▶ _Extract_:
## Start

Parenting the Teen Brain
The following was written by Brad Griffin of the Fuller Youth Institute…
In this 2-part article, Psychologist Alan Kazdin (Yale) with writer Carlo Rotella analyze research on the adolescent brain in an attempt to bust the myth that teenagers are worse than adults at assessing risks and making rational decisions.1 It’s an interesting read, inviting us to revisit how we try to prepare teens for decision-making in the face of high-risk options (I’ve shared other thoughts on this in a previous post on teen brain research). The authors contend that there are a lot of common interventions and prevention measures that simply don’t work.
What research does support in terms of parenting strategies that work to counteract high-risk behaviors among teens (according to the authors) is a set of fairly unsophisticated responses. The primary practice for parents to prevent bad choices? Monitoring. Keeping track of where kids are and—especially—who they are with. Peer influences are incredibly important because the teen brain is most rewarded by the presence and approval of peers. Hanging out with other kids doing high-risk behaviors is one of the strongest predictors of substance use and abuse. (One interesting note on gender here: parents tend to monitor teen girls more than boys, which some have suggested may be a reason teen boys participate in more high-risk behaviors—simply because they have less supervision.)

## End

▶ _Data section_:
## Start

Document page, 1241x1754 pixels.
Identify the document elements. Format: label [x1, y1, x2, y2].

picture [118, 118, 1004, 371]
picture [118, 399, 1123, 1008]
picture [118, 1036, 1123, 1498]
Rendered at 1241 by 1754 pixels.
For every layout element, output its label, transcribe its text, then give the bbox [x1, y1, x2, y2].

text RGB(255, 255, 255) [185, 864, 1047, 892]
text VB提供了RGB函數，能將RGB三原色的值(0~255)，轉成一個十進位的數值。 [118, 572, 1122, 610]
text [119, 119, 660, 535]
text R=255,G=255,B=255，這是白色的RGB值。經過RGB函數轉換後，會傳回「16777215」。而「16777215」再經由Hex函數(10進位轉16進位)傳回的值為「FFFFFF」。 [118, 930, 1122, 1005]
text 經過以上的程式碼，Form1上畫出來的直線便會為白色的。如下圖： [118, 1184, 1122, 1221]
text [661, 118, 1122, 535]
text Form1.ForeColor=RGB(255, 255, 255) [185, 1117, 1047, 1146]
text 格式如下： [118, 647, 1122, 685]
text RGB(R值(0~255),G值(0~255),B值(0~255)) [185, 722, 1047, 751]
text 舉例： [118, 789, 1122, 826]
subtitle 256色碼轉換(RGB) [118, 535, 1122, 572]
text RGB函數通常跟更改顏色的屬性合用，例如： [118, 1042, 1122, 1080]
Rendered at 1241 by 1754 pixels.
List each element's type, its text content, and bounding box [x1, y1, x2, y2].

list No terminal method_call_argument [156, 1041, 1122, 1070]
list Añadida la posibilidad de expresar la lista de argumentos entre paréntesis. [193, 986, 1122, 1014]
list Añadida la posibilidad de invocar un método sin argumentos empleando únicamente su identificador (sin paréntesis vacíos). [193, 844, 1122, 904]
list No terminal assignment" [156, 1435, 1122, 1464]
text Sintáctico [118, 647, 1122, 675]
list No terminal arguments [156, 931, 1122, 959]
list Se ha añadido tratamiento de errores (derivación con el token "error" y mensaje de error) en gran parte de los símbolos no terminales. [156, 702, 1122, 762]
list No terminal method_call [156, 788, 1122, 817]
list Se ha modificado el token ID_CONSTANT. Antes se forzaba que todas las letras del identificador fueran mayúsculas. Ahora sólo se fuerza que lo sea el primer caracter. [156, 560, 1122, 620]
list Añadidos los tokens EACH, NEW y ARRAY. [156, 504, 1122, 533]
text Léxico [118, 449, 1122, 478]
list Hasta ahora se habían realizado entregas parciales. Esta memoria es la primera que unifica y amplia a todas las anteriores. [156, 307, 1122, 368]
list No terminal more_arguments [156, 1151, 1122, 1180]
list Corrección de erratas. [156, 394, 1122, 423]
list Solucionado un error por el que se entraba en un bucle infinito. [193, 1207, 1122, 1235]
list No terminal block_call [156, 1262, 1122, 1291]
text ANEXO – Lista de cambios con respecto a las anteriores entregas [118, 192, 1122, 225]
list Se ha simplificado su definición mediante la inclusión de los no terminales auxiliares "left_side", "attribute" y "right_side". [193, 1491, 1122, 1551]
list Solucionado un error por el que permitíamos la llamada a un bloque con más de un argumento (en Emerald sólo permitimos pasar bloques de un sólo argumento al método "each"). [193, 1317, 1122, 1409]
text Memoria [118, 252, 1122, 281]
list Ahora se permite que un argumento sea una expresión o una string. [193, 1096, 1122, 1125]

## End

Could you edit the part of the article on parenting the teen brain that begins at the words "Parenting the Teen" and stops after "simply don’t work.", so that "adolescent" reads "teenage"?

Parenting the Teen Brain
The following was written by Brad Griffin of the Fuller Youth Institute…
In this 2-part article, Psychologist Alan Kazdin (Yale) with writer Carlo Rotella analyze research on the teenage brain in an attempt to bust the myth that teenagers are worse than adults at assessing risks and making rational decisions.1 It’s an interesting read, inviting us to revisit how we try to prepare teens for decision-making in the face of high-risk options (I’ve shared other thoughts on this in a previous post on teen brain research). The authors contend that there are a lot of common interventions and prevention measures that simply don’t work.